Parecía que la inercia del tiempo la mantenía estancada allí, paralizada.
Sin embargo, lo ruda que fue sencillamente se transformó en su mejor arma para enfrentarse a si misma. Se arrastró hasta la silla en el último rincón de su ser, se obligó a sentarse allí, se encadenó a esas patas y dejo que se encendiera una luz blanca, profunda, penetrante. Esa luz la iluminó durante noches, sólo transcurrieron noches. Los días eran momentos de razón y sinceridad, que en realidad se convertían en un respiro, fue la fuerza para seguir hurgando dentro de si.
Le llevó bastante tiempo dejar de mentirse y empezar a aceptarse defectuosa, mortal, infeliz, mentirosa y perfectamente idiota por desperdiciar tanto tiempo creyendo que alguien más podría arreglar el desastre que ella misma dejó hacer, ayudó a hacer y se encargó de mantener...
Y al final, pero no el final de finales, llegó a la certeza de que existir no es suficiente, vivir tampoco.
Enfrentarse verdaderamente a la tempestad es querer enfrentarla aún aceptando la condición de mortalidad.
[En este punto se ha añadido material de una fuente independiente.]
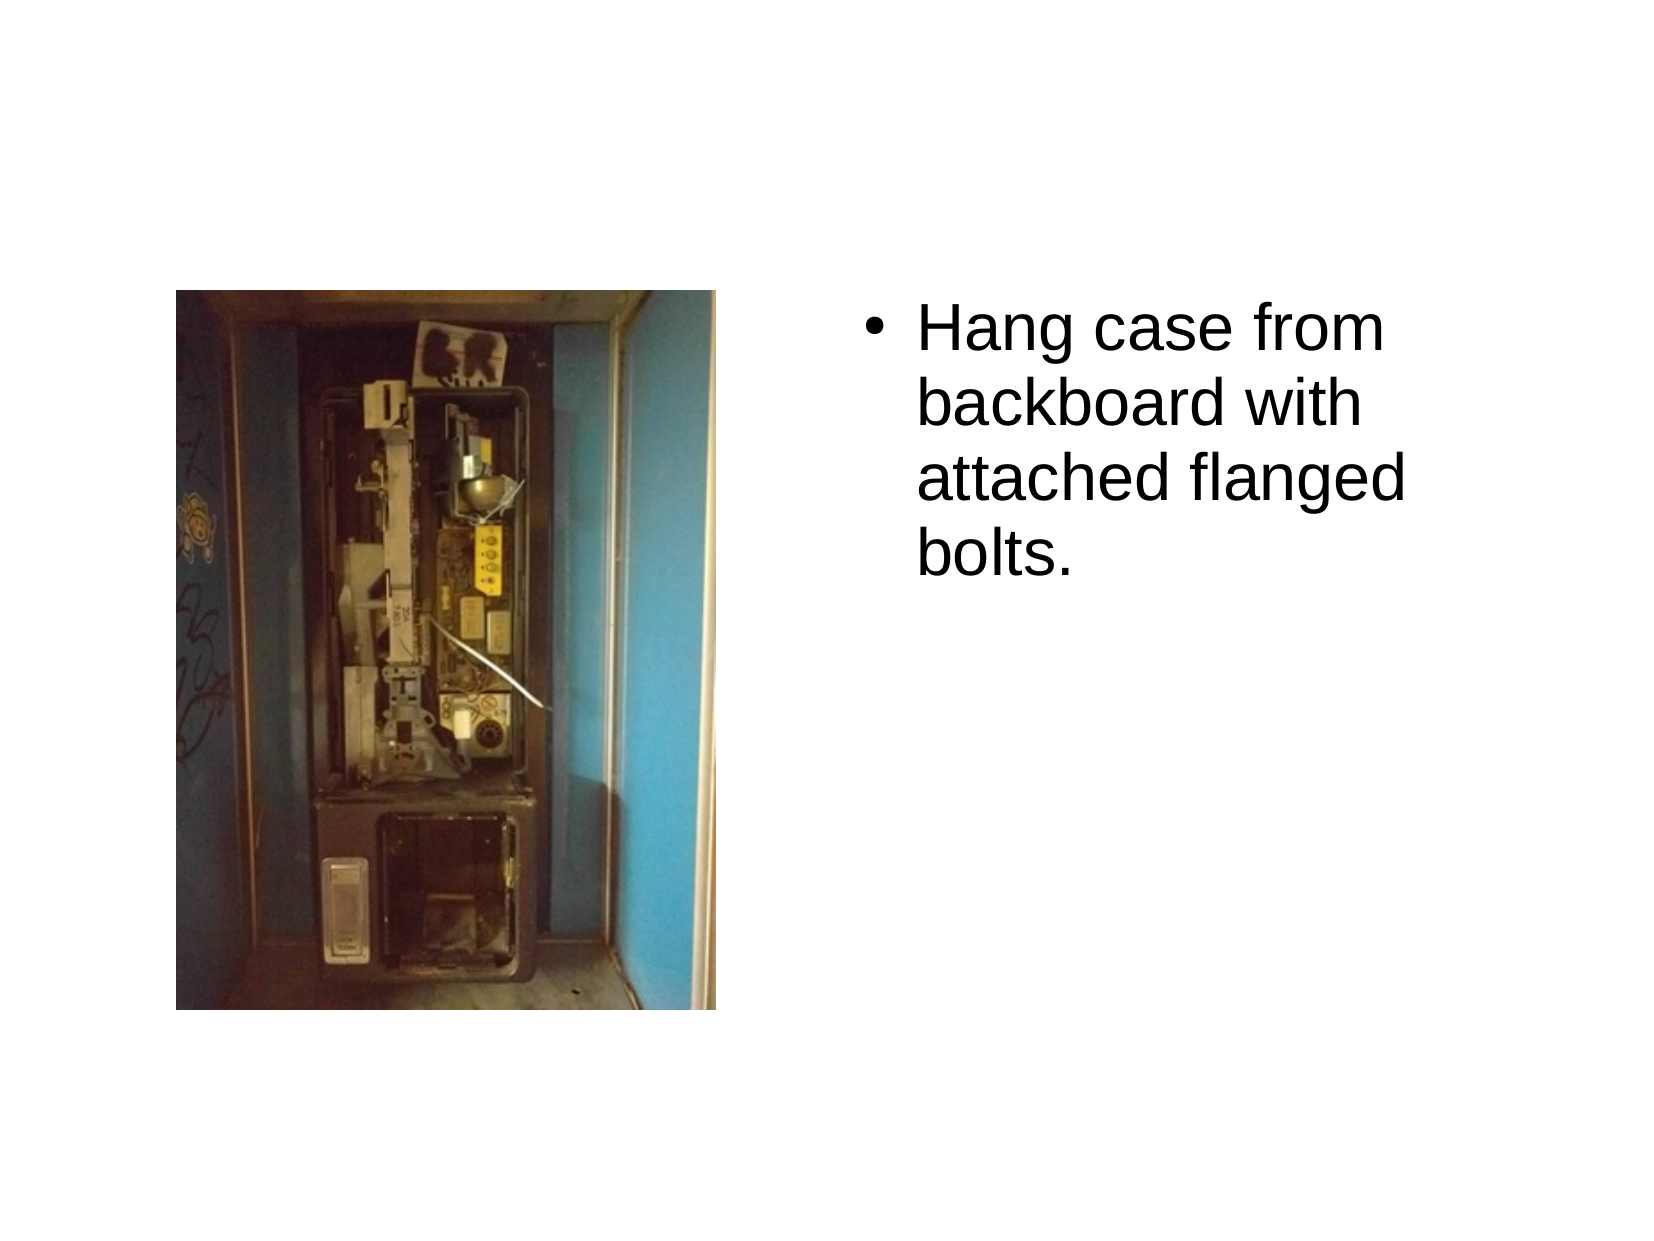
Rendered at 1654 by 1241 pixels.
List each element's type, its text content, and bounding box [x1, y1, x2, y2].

list Hang case from backboard with attached flanged bolts. [845, 290, 1572, 1010]
picture [176, 290, 716, 1010]
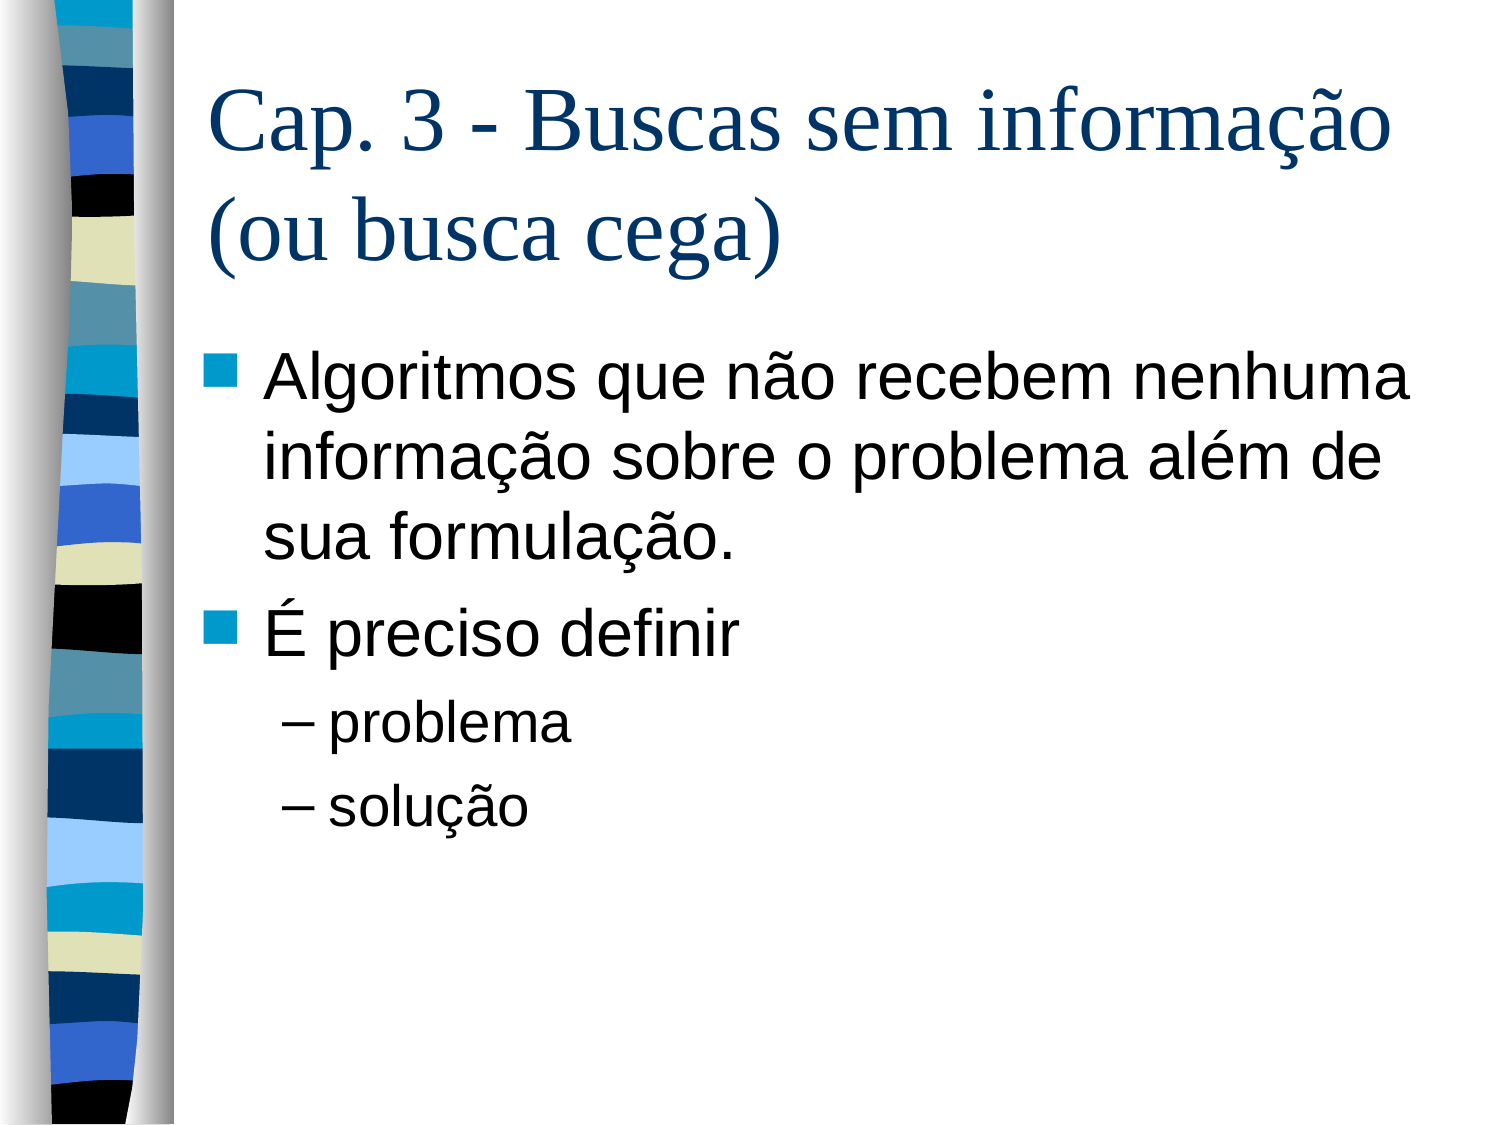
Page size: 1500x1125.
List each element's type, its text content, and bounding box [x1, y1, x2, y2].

Vivir no es ser feliz, enamorarse o que el horizonte sea alguien más, no. Vivir es saberse próximamente efímero, y aún esclavizados a esa cláusula, querer seguir hasta estrellarse contra el invierno, contra su frío viento. Sin embargo, en ese lugar frío, llámese sociedad, mundo o el propio cuerpo, sólo la razón y el sentimiento autentico son las fuerzas para seguir.